## ABOUT THIS TASK
Bring together all lines of the material below that contain the string "important".

## EXERCISE MATERIAL

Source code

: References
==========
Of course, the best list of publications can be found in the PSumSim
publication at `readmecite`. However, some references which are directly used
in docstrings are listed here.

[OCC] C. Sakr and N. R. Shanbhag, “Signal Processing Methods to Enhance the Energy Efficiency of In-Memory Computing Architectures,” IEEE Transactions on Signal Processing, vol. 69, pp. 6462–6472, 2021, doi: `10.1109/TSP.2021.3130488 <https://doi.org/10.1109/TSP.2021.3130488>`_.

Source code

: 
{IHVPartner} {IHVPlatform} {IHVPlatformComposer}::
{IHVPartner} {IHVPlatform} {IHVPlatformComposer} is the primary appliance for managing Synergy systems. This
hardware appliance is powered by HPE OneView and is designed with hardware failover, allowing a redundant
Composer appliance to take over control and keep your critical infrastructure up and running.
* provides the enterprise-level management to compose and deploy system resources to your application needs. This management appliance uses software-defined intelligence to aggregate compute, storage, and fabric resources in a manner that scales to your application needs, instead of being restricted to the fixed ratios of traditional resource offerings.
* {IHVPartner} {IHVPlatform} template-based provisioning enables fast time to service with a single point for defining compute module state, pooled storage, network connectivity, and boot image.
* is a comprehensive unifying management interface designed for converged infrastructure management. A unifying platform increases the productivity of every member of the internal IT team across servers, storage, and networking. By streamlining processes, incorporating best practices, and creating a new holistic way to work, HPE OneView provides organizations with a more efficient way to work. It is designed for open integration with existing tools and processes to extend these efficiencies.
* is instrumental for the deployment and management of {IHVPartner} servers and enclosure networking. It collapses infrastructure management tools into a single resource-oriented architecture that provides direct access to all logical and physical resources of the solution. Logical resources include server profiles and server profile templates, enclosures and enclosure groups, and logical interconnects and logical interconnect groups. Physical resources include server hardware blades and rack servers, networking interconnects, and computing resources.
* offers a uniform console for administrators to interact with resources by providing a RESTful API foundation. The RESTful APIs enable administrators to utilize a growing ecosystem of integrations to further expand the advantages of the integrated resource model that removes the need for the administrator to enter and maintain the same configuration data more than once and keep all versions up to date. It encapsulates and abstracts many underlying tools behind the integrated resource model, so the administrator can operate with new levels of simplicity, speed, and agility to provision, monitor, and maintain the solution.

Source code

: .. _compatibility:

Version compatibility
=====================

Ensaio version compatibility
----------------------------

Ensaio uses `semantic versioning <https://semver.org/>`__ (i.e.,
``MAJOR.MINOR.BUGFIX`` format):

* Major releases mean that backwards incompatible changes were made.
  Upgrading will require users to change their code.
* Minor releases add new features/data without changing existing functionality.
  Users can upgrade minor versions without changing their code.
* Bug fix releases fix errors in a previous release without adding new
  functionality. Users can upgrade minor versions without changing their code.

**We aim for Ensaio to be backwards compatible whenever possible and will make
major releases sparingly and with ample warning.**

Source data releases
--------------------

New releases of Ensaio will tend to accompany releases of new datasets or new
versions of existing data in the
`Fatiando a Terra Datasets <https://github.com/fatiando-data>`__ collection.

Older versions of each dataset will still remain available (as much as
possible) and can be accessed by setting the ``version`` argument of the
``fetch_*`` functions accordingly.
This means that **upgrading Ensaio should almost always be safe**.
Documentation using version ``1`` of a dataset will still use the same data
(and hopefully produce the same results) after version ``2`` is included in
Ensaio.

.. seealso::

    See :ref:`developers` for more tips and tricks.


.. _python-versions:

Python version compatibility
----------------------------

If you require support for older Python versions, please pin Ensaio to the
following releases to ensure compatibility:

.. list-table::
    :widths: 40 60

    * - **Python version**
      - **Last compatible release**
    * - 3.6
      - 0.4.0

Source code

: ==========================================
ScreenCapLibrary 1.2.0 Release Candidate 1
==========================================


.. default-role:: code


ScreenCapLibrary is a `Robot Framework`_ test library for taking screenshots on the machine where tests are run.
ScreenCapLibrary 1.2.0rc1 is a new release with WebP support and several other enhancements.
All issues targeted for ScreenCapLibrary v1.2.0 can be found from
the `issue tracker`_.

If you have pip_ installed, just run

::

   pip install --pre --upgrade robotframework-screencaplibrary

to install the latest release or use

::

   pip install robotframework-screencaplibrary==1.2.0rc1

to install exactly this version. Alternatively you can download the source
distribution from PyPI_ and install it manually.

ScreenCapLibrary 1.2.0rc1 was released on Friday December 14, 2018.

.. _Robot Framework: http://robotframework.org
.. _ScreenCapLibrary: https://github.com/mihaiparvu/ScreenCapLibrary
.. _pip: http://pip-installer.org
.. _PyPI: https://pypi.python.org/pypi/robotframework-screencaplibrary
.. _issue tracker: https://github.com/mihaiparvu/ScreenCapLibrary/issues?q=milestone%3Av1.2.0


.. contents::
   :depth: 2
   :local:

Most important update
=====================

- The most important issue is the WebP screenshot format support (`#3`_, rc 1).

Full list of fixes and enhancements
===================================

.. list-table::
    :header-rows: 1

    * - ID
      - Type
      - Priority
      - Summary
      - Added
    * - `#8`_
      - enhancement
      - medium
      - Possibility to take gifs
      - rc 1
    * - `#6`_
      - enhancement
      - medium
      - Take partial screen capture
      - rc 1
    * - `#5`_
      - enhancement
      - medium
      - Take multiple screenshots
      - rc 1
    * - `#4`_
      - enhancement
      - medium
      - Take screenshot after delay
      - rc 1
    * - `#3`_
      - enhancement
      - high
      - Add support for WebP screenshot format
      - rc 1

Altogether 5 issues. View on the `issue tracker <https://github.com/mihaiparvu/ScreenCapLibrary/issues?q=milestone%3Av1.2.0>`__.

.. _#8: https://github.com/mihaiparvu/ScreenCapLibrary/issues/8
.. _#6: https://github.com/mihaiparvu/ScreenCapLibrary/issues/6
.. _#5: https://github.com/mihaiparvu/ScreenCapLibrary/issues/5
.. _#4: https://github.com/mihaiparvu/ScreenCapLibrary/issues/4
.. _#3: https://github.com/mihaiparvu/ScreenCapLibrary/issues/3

## EXERCISE ANSWER
Most important update
- The most important issue is the WebP screenshot format support (`#3`_, rc 1).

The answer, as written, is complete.